Projects

Existing work in the group can be categorized along two dimensions: extending and enhancing database systems (advanced query processing, adaptive and self-managing DBMS, security in databases, distributed data management), and data management in new domains (embedded database systems, Internet-scale distribution, XML data management, spatial, temporal and multimedia systems). Our work in these areas are summarized below.

Advanced Query Processing

Faculty: Ihab F. Ilyas

A key feature of a DBMS is its ability to process high-level declarative queries, specifying what the desired query result should be. Emerging applications that require database support (e.g., multimedia systems, Web databases) incorporate notions of proximity, ranking, and user feedback that have serious impact on the query model, which cannot be adequately handled by current query processing approaches embodied in traditional DBMSs. Our work focuses on enriching query processors/optimizers to handle Information Retrieval (IR) style queries that are common in these applications. These queries do not have exact answers, requiring the ranking of the results according to their suitability as an answer. Some examples of these types of queries are the following. The goal of this line of research is to develop a formal and generalized ranked-retrieval framework that adapts to non-traditional processing environments
and is applicable to a variety of data models. We are primarily interested in developing algorithms and frameworks to leverage the current capabilities of database systems to handle ranked retrieval efficiently and adaptively.

More details...

Adaptive and Self-Managing DBMS

Faculty: Ashraf Aboulnaga, Ihab F. Ilyas, Kenneth Salem

As DBMSs have become more sophisticated, and as modern computing environments have become more dynamic, experiencing data fluctuations and unexpected frequent delays, it has become more difficult to tune them for particular environments. This has increased the interest in the development of adaptive and self-managing DBMSs that can better cope with the environmental changes and simplify database administration. We address a number of aspects of this problem. One project aims to improve the query optimizer statistics and cost estimates by observing the estimation errors and learning from it. We use feedback from query execution to improve statistics and cost estimation. We concentrate on quantifying confidence in the statistics and the estimates that they produce, and on using this confidence to improve query optimization. A related project studies ways of enhancing the capabilities for current query optimization and execution techniques to cope with the continuously changing computing environments. In particular, we investigate developing query optimization techniques that are highly adaptive to changes in the computing environment and to lack of accurate and up-to-date statistics. A novel aspect of our work in this area involves the relationship between DBMSs and storage systems. Database management systems have traditionally stored data on locally attached storage, which they manage either directly or through a local file system. Modern storage systems provide storage virtualization, which hides physical storage devices behind an abstraction layer. Building a DBMS on top of this virtualization, while providing significant benefits, poses a number of challenges, which are the subject of study in this project.

More details...

Distributed Data Management

Faculty: Khuzaima Daudjee, Ihab F. Ilyas, M. Tamer Özsu, Kenneth Salem

Database systems have been addressing the challenges of distributed computing from the very early days. The distributed computing environment has changed significantly over the years. Client/server systems are still prevalent, but cluster-based parallel environments and very wide-scale distributed systems have become prevalent spurned by the expansion of Internet (in particular the peer-to-peer (P2P) systems). Our group focuses on several topics that arise in managing data in each of these environments.

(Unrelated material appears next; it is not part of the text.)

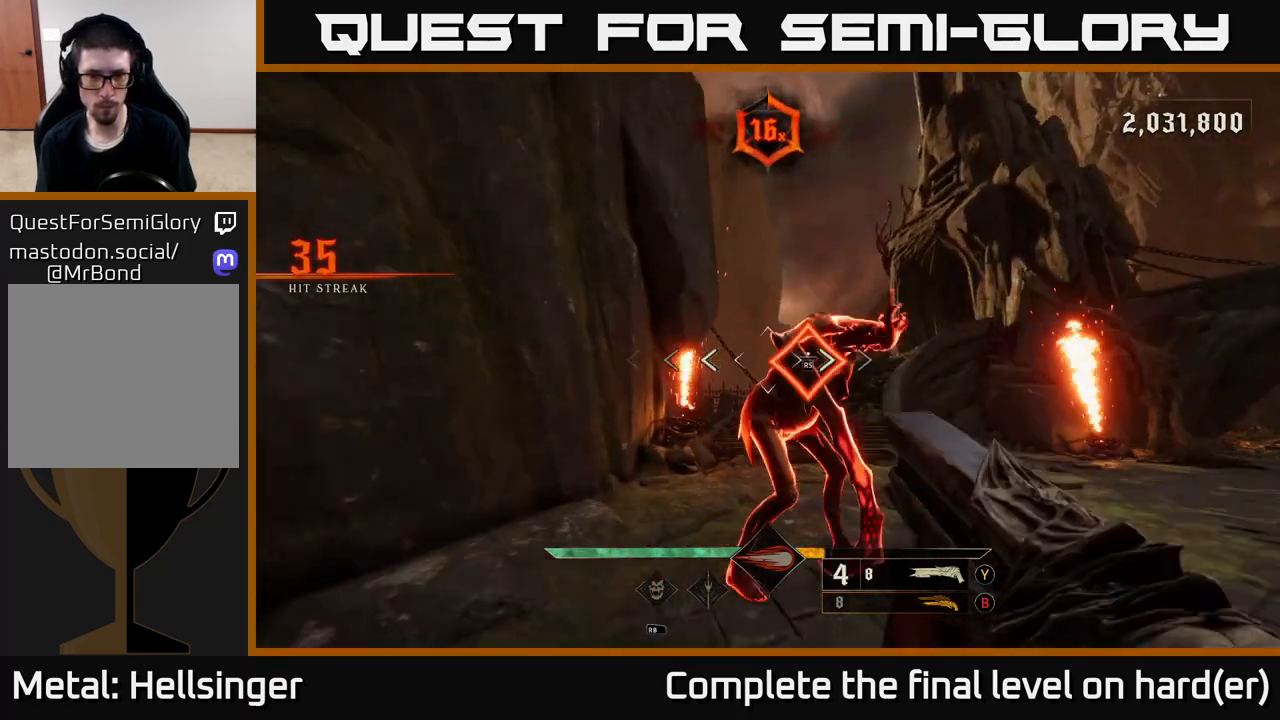
{"buttons": [], "left_stick": "center", "right_stick": "right", "events": [[67, "left_stick", "center"], [350, "right_stick", "right"]]}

One project focuses on building scalable database systems using replication. To scale a system up, data are replicated and the growing workload is distributed over the replicas. However, unless the replicas are somehow synchronized, applications may not see a consistent view of the database, or they may see a stale view. We approach the replica synchronization problem using the notion of application sessions , which are sequences of related database requests. Our approach provides strong consistency and freshness guarantees within a session, but weaker guarantees across sessions.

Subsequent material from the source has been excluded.